The Canadian law's sponsor claimed that EAS would remain "very exceptional". However, the law also said "qualified patients had a right to euthanasia, and the exercise of a right cannot be exceptional".
Within a year of the ruling, pressure for "Carter Plus" became so great that the federal Government legally committed to considering EAS for adolescents and children, for mental illness alone, and by advance directive (for those who lack capacity, like dementia patients). Two and a half years after legalisation, strong lobbies are intensifying their push towards expanding euthanasia as a response to those cases.
As Seymour states often in support of his own Bill, the Canadian Supreme Court believed "a carefully designed and monitored system of safeguards" would limit risks associated with allowing physicians to kill patients or help them commit suicide. Canada's EAS death rate in the first year, about 0.9 per cent of all deaths (1,982), was not reached by Belgium for seven to eight years.
Even supplemented by provincial and professional guidelines, current criteria are so broad it permitted lethal injection of an elderly couple who preferred to die together rather than at different times by natural causes.

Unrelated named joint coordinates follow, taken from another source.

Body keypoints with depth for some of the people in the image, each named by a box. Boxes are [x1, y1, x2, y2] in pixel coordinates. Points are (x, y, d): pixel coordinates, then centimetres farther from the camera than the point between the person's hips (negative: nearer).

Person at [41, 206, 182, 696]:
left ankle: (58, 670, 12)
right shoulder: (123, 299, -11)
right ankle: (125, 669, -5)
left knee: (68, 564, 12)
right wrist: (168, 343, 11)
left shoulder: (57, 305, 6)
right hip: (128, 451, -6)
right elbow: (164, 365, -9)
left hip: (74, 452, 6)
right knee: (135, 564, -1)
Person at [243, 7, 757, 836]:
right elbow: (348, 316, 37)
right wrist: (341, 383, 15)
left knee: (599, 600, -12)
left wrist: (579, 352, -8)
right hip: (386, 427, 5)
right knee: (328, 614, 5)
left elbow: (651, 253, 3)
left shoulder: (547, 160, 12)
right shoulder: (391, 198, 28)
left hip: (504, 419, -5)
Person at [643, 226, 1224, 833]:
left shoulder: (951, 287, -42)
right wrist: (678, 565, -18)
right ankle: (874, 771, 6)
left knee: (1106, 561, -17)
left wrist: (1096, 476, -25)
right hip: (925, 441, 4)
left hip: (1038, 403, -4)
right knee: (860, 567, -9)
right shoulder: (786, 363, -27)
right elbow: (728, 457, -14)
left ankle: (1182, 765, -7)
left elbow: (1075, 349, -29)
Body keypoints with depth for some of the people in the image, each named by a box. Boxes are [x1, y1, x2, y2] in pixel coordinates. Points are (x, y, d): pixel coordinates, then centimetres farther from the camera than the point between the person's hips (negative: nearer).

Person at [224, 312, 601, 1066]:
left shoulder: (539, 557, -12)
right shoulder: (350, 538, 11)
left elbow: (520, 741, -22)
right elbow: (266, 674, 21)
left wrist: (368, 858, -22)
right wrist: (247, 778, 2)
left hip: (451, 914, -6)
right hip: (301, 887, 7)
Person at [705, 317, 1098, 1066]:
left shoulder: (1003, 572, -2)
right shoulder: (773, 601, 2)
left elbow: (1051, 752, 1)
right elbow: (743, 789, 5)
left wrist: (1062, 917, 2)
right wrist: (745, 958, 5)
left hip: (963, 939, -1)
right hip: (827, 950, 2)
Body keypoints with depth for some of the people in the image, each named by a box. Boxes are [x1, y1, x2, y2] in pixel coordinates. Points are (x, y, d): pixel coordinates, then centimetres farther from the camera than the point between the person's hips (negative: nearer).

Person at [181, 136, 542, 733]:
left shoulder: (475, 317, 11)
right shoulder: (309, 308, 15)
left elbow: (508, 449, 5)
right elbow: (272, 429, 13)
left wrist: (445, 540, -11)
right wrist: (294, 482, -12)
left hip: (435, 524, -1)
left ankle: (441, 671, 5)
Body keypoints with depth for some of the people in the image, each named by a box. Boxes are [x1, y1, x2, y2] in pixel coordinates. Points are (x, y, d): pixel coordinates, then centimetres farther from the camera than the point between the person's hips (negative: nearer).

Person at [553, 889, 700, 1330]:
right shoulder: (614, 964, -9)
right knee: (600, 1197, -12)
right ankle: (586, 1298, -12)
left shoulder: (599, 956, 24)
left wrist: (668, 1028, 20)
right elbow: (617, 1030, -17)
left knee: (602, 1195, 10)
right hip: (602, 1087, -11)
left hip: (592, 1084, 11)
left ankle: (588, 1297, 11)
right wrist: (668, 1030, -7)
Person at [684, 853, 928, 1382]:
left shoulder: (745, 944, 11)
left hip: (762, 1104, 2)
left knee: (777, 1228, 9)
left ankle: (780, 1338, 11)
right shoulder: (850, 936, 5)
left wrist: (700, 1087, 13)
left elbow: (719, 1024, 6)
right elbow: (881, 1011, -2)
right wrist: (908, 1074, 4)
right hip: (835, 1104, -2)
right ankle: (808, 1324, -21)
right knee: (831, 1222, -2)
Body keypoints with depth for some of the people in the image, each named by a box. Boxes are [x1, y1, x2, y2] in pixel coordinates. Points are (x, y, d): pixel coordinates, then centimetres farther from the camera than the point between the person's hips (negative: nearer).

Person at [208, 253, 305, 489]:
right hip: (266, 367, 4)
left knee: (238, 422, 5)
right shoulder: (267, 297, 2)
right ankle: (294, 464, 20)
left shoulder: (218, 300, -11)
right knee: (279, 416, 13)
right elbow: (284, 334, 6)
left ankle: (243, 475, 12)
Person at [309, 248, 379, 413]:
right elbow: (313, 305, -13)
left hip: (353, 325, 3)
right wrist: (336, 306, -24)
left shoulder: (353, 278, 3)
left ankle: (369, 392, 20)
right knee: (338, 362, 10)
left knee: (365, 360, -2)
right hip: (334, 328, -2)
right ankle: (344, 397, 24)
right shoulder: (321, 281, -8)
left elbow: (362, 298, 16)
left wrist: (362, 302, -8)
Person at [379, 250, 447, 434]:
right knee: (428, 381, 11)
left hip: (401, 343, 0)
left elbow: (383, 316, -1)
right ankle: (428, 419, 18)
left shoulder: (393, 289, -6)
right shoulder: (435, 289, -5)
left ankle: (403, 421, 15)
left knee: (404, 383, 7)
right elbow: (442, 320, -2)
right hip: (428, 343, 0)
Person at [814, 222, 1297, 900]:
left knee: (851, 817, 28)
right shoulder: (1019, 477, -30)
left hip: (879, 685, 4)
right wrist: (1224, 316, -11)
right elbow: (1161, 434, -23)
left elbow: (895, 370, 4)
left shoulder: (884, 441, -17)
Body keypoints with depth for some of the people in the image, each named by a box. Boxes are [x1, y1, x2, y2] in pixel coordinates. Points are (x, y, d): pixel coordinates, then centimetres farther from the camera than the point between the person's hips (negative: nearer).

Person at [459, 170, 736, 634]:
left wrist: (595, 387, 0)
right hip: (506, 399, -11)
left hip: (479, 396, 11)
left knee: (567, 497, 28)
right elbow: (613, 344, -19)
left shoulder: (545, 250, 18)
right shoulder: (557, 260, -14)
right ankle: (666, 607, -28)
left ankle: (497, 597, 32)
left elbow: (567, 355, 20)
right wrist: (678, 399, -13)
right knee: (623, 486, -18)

Other disturbing stories emerge. A 25-year-old disabled woman in acute crisis in an emergency ward was pressured to consider assisted suicide by an attending physician, who called her mother "selfish" for protecting her. Hospital authorities denied a chronically ill, severely disabled patient the care he needed, suggesting euthanasia or assisted suicide instead.
When the Quebec euthanasia law was being instituted, some Quebec emergency physicians, for a time, were letting suicide victims die even though they could have saved their lives. The president of the Association of Quebec Emergency Physicians stated that the law and accompanying publicity may have "confused" the physicians about their role.
Quebec physicians and health care practitioners now work in environments characterised by an emphasis on euthanasia as a purported "right". The onus is increasingly on physicians to show why euthanasia should be refused, with health care administrators more anxious about being accused of "obstructing access" than about "killing people who really ought not to be killed". This is the reality of a supposedly carefully designed system.
The Canadian law has created confusion about what patient's lives are worth living and what lives aren't. This is directly, negatively affecting medical care. Canada has abandoned one of the most important aspects of patient-centred care.
As Professor Margaret Somerville explains: "The informing philosophies of euthanasia and palliative care are in conflict. Palliative care is based on a commitment to help people to live as fully as possible until they die a natural death. The informing principle of euthanasia is that it is ethical to intentionally inflict death to relieve suffering or even the fear of future suffering."
Peer-reviewed, published evidence shows most euthanasia requests are motivated by existential issues, including fear of loss of control, of what comes after death, of being a burden on others, demoralisation, and questioning the meaning, purpose and value of life. None of these can be properly addressed by euthanasia. This is hardly "patient-centred" care.
So what can we learn? "The introduction of euthanasia in Canada has caused doubt, conflict and crisis". The authors suggest an alternative that new disciplines, new professions and new methods may arise to satisfy new social goals but not in the name of medicine.
• Dr Sinead Donnelly is a palliative medicine specialist in Wellington.